Dans sa main, une ribambelle de notifications allume l'écran du téléphone. Elle me le brandit sous le nez et mon rire ne fait que redoubler en lisant les cinq messages écrits par Mia, tous contenant une tonne de points d'exclamation et de majuscules.
— Je suis enfin aimé à ma juste valeur, plaisanté-je en retenant ses mains qui s'apprêtaient à me frapper le torse.
Son visage redevient sérieux lorsque je réalise moi-même notre proximité. Mes yeux se posent sur ses lèvres, reviennent se river à ses iris, tandis que je me penche légèrement en avant.
Je m'arrête à cinq centimètres de sa bouche, mêle mon souffle au sien sans détacher mon regard de ses yeux.
— Merde, Ivy... soufflé-je avant qu'elle réduise totalement la distance qui nous séparait.
Elle dépose ses lèvres sur les miennes un bref instant, se recule. Je prends la relève pour l'embrasser plus fort, lâche ses poignets pour passer mes bras autour de sa taille, recule de plusieurs pas pour me retrouver contre le mur.

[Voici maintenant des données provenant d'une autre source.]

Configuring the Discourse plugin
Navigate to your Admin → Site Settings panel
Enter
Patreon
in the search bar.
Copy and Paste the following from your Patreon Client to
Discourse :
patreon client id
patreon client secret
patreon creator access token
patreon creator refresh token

Sans jamais rompre le contact de nos bouches, qui se goûtent et se dévorent alors que je force la barrière de ses lèvres pour lier nos langues. Ses doigts s'agrippent aux courts cheveux au-dessus de ma nuque tandis que j'approfondis encore notre baiser, elle mord ma lèvre lorsque j'appuie sur ses côtes.
Puis elle s'écarte brusquement, frôle ses lèvres du bout des doigts et me tourne le dos. Trois secondes plus tard, la porte de la loge claque derrière elle.